TOR Anononymity No Longer Secure

[-SpectraL]

Research undertaken between 2008 and 2014 suggests that more than 81% of Tor clients can be ‘de-anonymised’ – their originating IP addresses revealed – by exploiting the ‘Netflow’ technology that Cisco has built into its router protocols, and similar traffic analysis software running by default in the hardware of other manufacturers.

Professor Sambuddho Chakravarty, a former researcher at Columbia University’s Network Security Lab and now researching Network Anonymity and Privacy at the Indraprastha Institute of Information Technology in Delhi, has co-published a series of papers over the last six years outlining the attack vector, and claims a 100% ‘decloaking’ success rate under laboratory conditions, and 81.4% in the actual wilds of the Tor network.

Chakravarty’s technique [PDF] involves introducing disturbances in the highly-regulated environs of Onion Router protocols using a modified public Tor server running on Linux - hosted at the time at Columbia University. His work on large-scale traffic analysis attacks in the Tor environment has convinced him that a well-resourced organisation could achieve an extremely high capacity to de-anonymise Tor traffic on an ad hoc basis – but also that one would not necessarily need the resources of a nation state to do so, stating that a single AS (Autonomous System) could monitor more than 39% of randomly-generated Tor circuits.

Chakravarty says: “…it is not even essential to be a global adversary to launch such traffic analysis attacks. A powerful, yet non- global adversary could use traffic analysis methods […] to determine the various relays participating in a Tor circuit and directly monitor the traffic entering the entry node of the victim connection,”

The technique depends on injecting a repeating traffic pattern – such as HTML files, the same kind of traffic of which most Tor browsing consists – into the TCP connection that it sees originating in the target exit node, and then comparing the server’s exit traffic for the Tor clients, as derived from the router’s flow records, to facilitate client identification.

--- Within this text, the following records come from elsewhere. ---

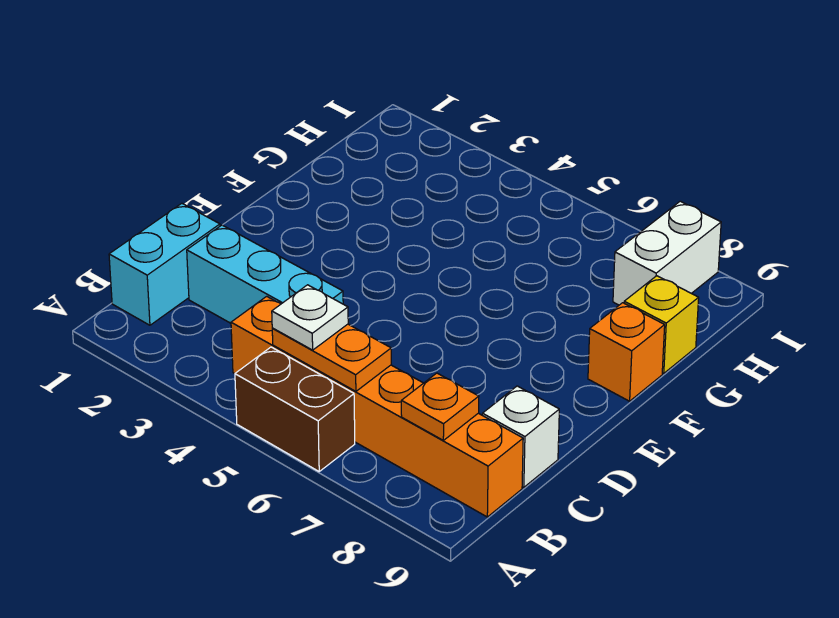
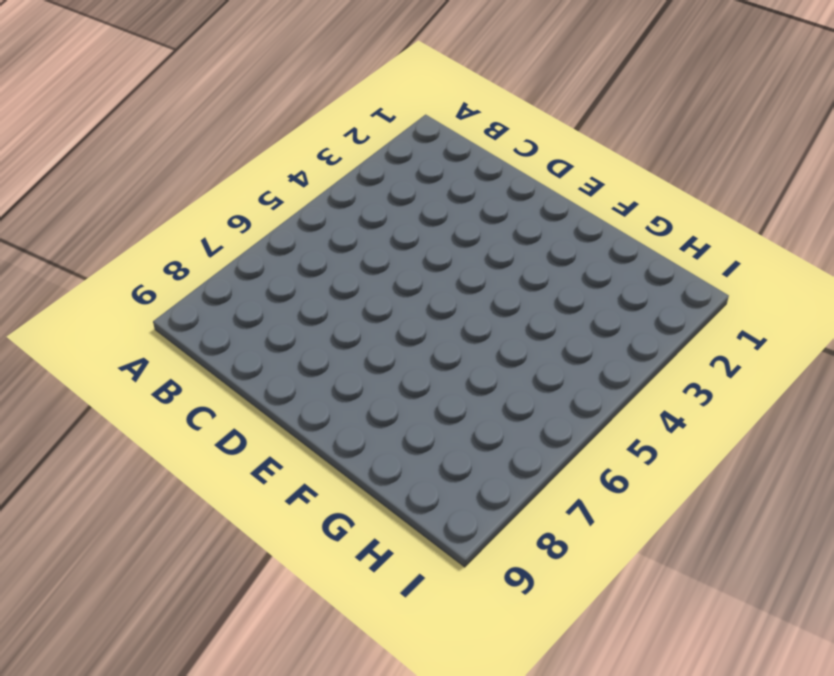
none -> brown brick A5:A6 level 1
none -> cyan brick B1:C1 level 1

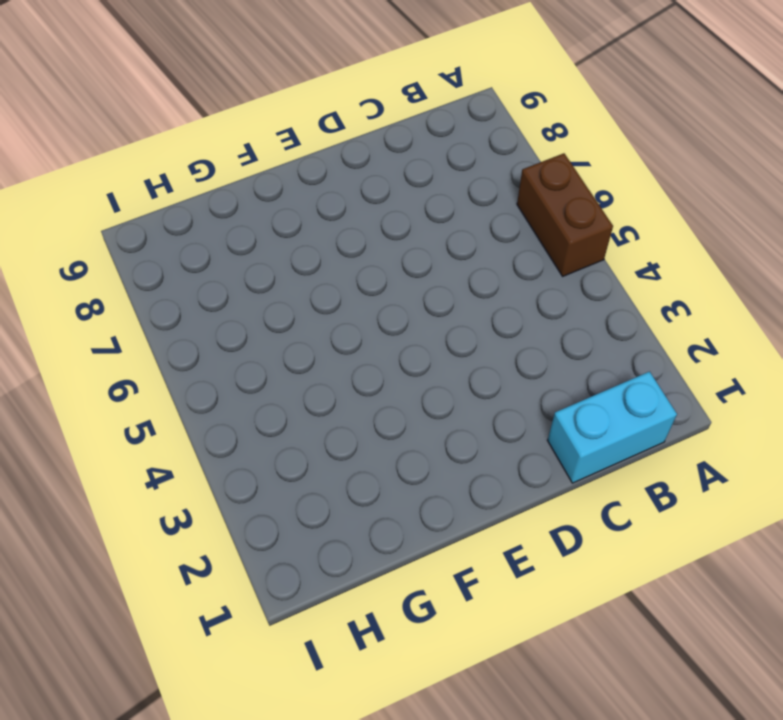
none -> orange brick B4:B9 level 1
none -> cyan brick C2:C4 level 1

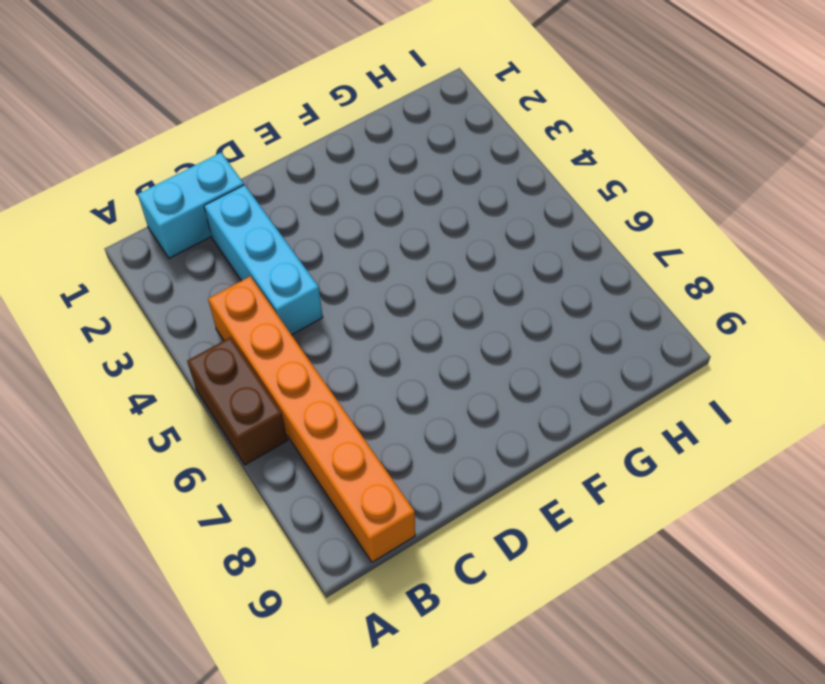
none -> white brick C9 level 1
none -> orange brick F9 level 1

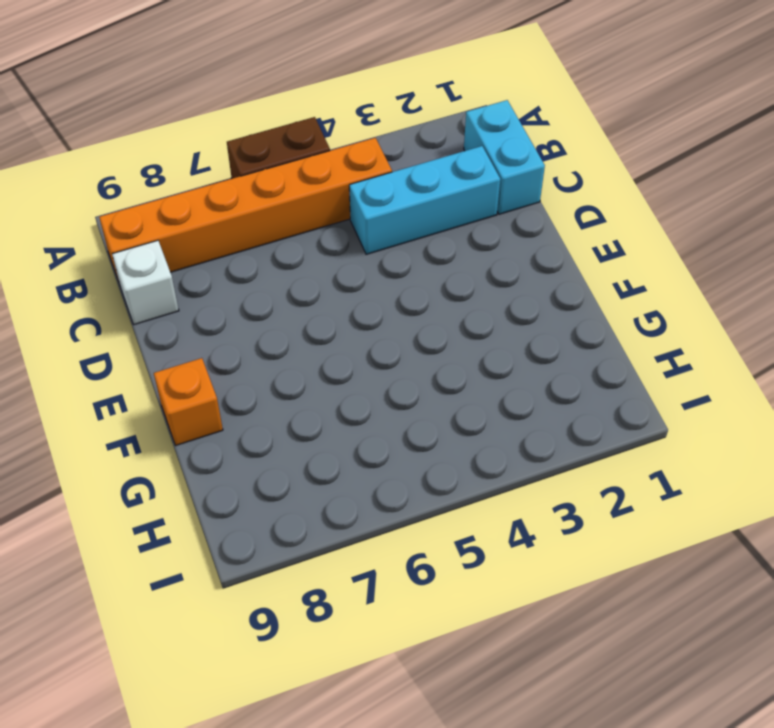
none -> yellow brick G9 level 1
none -> white brick H8:I8 level 1

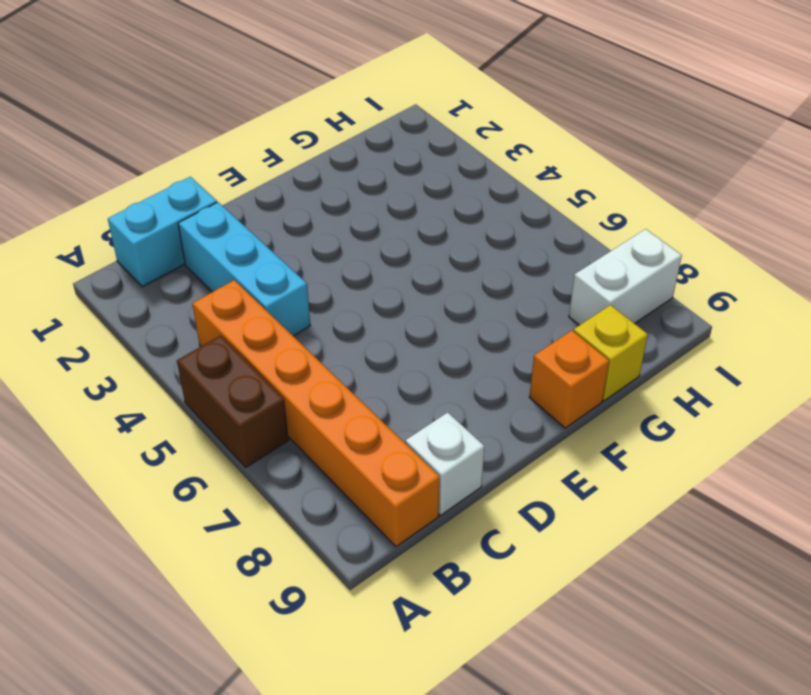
none -> orange plate B5:B6 level 2
none -> orange plate B8 level 2

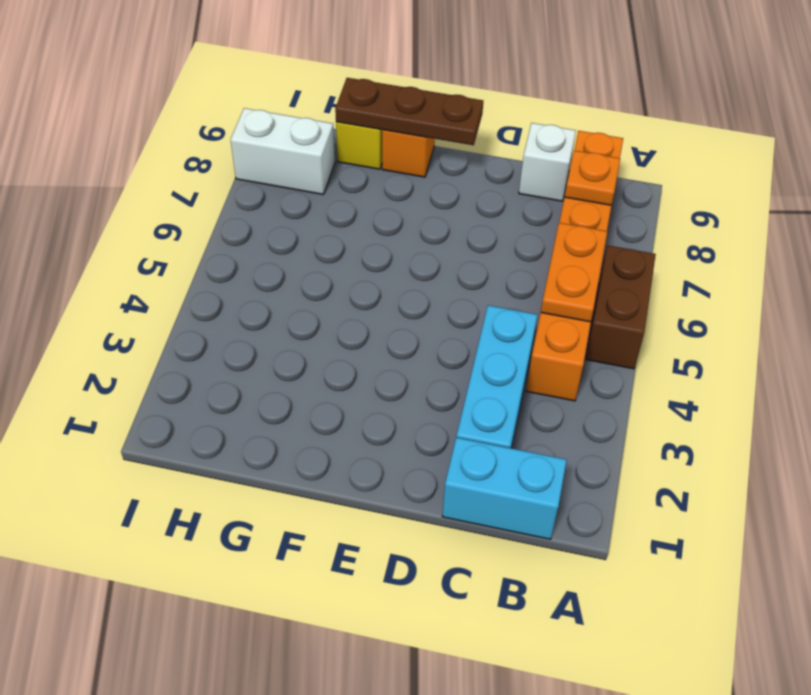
brown plate E9:G9 level 2 -> none
none -> white plate B5 level 3

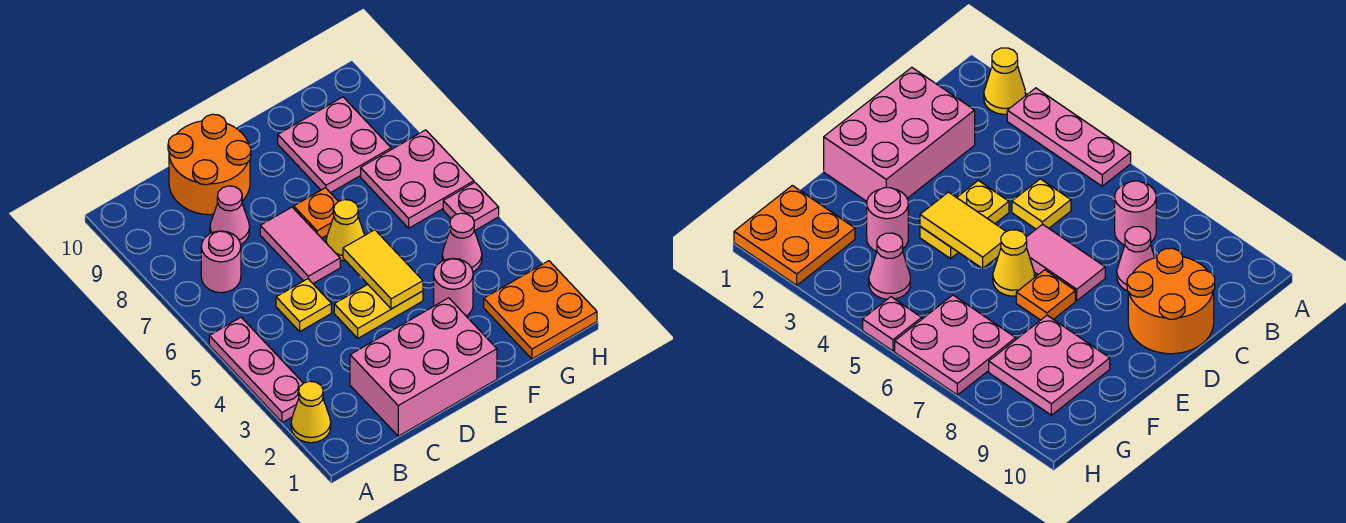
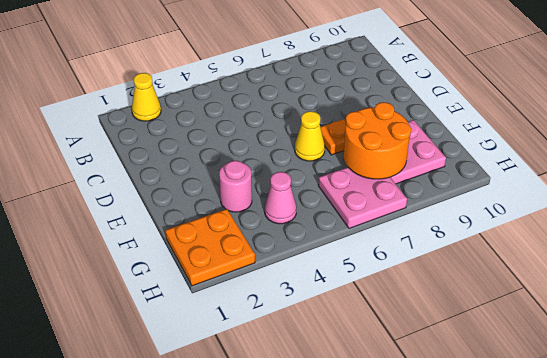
orange round brick F7:G8 level 2 -> orange round brick C9:D10 level 1
none -> pink plate A3:A5 level 1
none -> pink round brick B7 level 1
none -> pink brick C1:E2 level 1

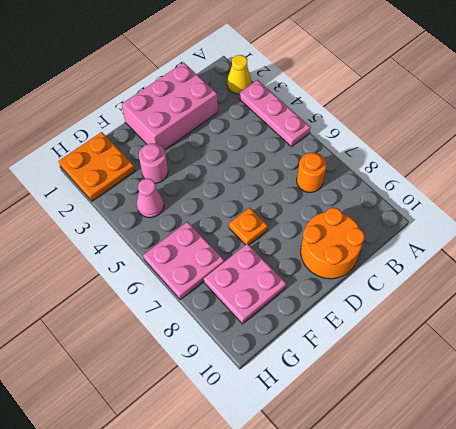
orange round brick B7 level 1 -> pink round brick B7 level 1
none -> yellow plate C5 level 1
none -> pink cone C8 level 1
none -> yellow plate D4:E4 level 1

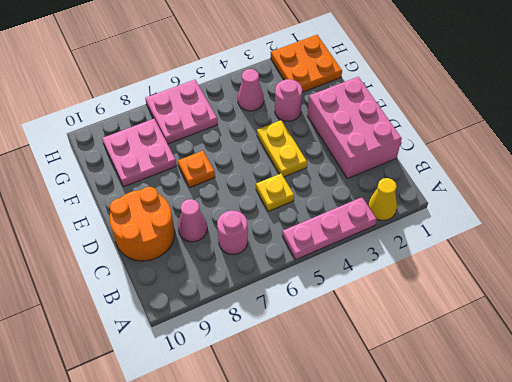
none -> pink tile D6:D7 level 1
none -> yellow cone E6 level 1
none -> pink plate H5 level 1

http://thestack.com/chakravarty-tor-traffic-analysis-141114

[aldra]

timing attack refined

again, it looks like this only affects clients trying to access standard internet sites as opposed to hidden services as it relates to correlation of data between controlled entry and exit nodes - the bit on the end about the multiple-hidden service raid is irrelevant.

[Goatwhore]

Article is nothing but sensationalism. They were able to deanonymize 81% of the traffic they analyzed under lab conditions, but if you actually read the paper, the author himself discusses the practical limitations of this attack.

Also see this response from the Tor devs:

https://blog.torproject.org/blog/traffic-correlation-using-netflows

[aldra]

yeah, skimming over the included pdfs it looks as though he's getting an 80% success rate when he can get access to netflow data... which will not be the majority of the time in the real world

[-SpectraL]

Article is nothing but sensationalism. They were able to deanonymize 81% of the traffic they analyzed under lab conditions, but if you actually read the paper, the author himself discusses the practical limitations of this attack.

Also see this response from the Tor devs:

https://blog.torproject.org/blog/traffic-correlation-using-netflows

Actually, they got a 100% rate in the Lab and 81% in the wild, and that article you posted says nothing concrete at all to dispute it. More like just a lot of sputtering and denials.

[otangabang]

I wonder what anononononononononononymous thinks about this. Lol, I bet you didn't even do that on purpose.

is it me or is this not news at all beyond the specifics of the case study? Comparing traffic via injections is the way it was always theoretically possible to unmask users at exit nodes, the article just says it's easier to do than previously thought. Basically if the parameters are perfect, it's likely you can unmask traffic. Fucking "news" all right.

Javascript is a much bigger threat to anonymity. Whonix or even a fucking VPN (before or after tor) remedies these problems.

 

[komokazi]

Fear-mongering.

[Goatwhore]

The most significant problem I see with this attack is the 6.4% rate of false positives. Assuming ~1000 users are connected to a given entry guard, it means that even if the client side traffic is visible to the operator of the rogue exit node, he will only be able to narrow it down to 64 possible routes.

More refinement can probably be done, but it seems like Tor's load balancing techniques already defeat timing confirmation to an extent.